From the Consultant about my blood tests. I've other worries again...which will have to remain and I can't remember ever saying this before off limits. You won't hear me say that too often if at all.

In the meantime in around 90mins I am off to see a little music show, it only lasts around an hour.

Its been a partial solar eclipse across the UK and most of Europe. Here it was not particularly dark, lots of cloud, I took a chance with a fairly basic digital camera and managed these two images. The best that I could. I was not looking directly at the eclipse and it was caught by looking indirectly at the LCD screen on the camera.

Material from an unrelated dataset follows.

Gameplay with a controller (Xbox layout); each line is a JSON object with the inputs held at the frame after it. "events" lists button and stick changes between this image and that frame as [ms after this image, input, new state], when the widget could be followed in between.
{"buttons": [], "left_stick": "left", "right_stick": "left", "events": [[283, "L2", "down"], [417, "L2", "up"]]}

Update:Second lot of blood tests have come back as being OK so false alarm...this time...but seeing my Dr tonight and may suggest having a blood test done every couple of months rather than every 4mths so if something is suspect its caught quicker. He may say its un-necessary of course. One problem sorted, now for the problem I dare not mention. 

That I don't think cryptically can be fixed and the outcome will have me seeing a relative in a different light and that will mean I never will be able to be kindly towards him. I hope I can be proved wrong. If not I will have to try and let go and lose what is to be blunt hatred and hurt. The actions will affect my future well being.